Pierre Tricot m'appelle un jour pour m'informer d'un projet du comité de Tours de l'Association Valentin Haüy, qui propose à des personnes déficientes visuelles de venir découvrir les charmes de la Touraine en tandem pendant une semaine. Chaque tandem étant parrainé par un partenaire, Pierre m'a proposé, connaissant mon intérêt pour la pratique du tandem, de m'engager sous les couleurs de la Fondation des aveugles de guerre. Alléchante proposition que j'ai aussitôt acceptée.

Me voilà donc parti sur mon tandem, paré du logo de la Fondation pour, du 03 au 09 septembre, aller à la rencontre en compagnie de Rémi Deheppe, pilote de tandem de l'AVH de Toulouse, des richesses touristiques et gastronomiques d’une  partie du département d’Indre-et-Loire.

Au programme, 7 circuits en étoile au départ de Tauxigny, commune située à une vingtaine de kilomètres au sud de Tours. En une semaine,  nous avons ainsi parcourru 477 kilomètres, avec 2 000 mètres de dénivelé, dans les vallées de l'Indre, du Cher et de la Loire, une région agricole, hélas pas viticole, donc pas de Vouvray. De grands champs de maïs, colza, sorgho, tournesol et osier car on y pratique beaucoup la vannerie. Chaque journée était émaillée de visites intéressantes et enrichissantes grâce à des guides très compétents.

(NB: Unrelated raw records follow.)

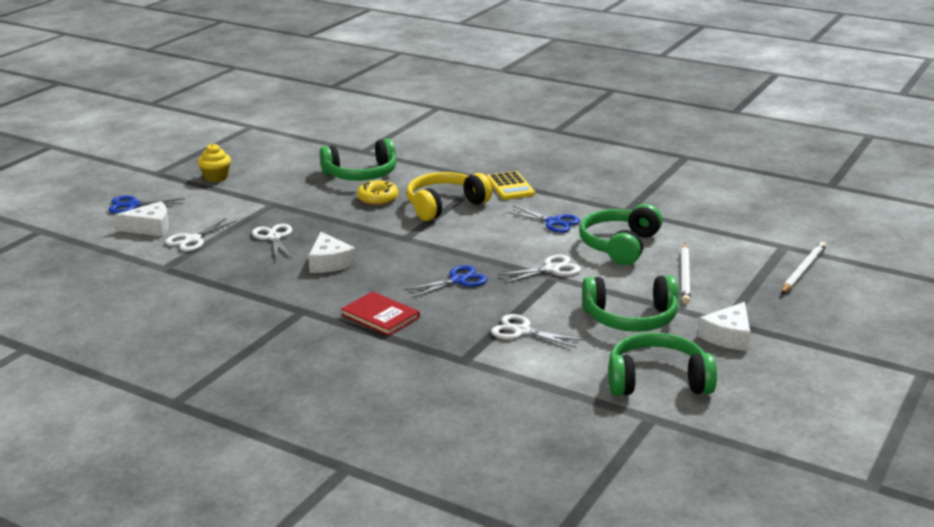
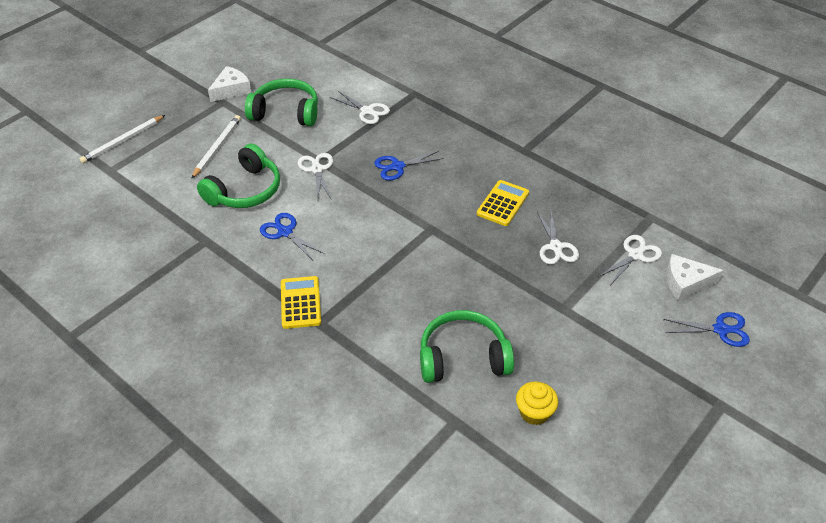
camera: 170 degrees left, 20 degrees up
(216, 177) = (640, 380): yellow cupcake -> yellow cupcake (534, 412)
(329, 262) = (503, 203): white cheese -> yellow calculator
(378, 199) = (449, 301): yellow donut -> none
(380, 316) = (465, 137): red book -> none
(444, 205) = (381, 276): yellow headphones -> none
(552, 269) = (317, 169): white scissors -> white scissors turned 90 degrees clockwise
(657, 380) = (300, 64): green headphones -> none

Nous avons ainsi pu découvrir le château d'Azay le Rideau, les villes d’Amboise  et de Loches, le musée du souvenir de la « Ville martyre » de Maillé en Touraine, la Maison « Balzac » à Saché, la vallée troglodytique des Goupillières et la cathédrale de Tours. 

Pour la gastronomie, visites suivie d’une dégustation de la maison de la poire tapée à   Rivarennes, d’une Cave à Montlouis-sur-Loire, d’une confiserie à Loches et  d’une fromagerie à Sainte-Maure de Touraine.

Le vendredi soir, les tandémistes ont été rejoints par les représentants des parrains, dont Pierre Tricot et son épouse Caroline, pour partager un « dîner dans le noir » et assister à une Conférence au Planétarium suivie d’une veillée à l'Observatoire Astronomique de Touraine à Tauxigny.

Merci Pierre, de m'avoir permis de vivre cette semaine dans une ambiance d'amitié et de solidarité. Merci également à la Fondation pour son soutien.

Albert Gesta

Félicitations à notre camarade Albert Gesta pour avoir porté haut les couleurs de la Fondation des Aveugles de Guerre. Il a impressionné l’ensemble des participants, les années,  82 au compteur, n’ayant entamé en rien son dynamisme et sa détermination. Un bel exemple que la Fondation a été fière et heureuse de soutenir !

Au centre de la photo, tenant la selle de son tandem portant le logo de la Fondation, Albert Gesta en compagnie de son pilote.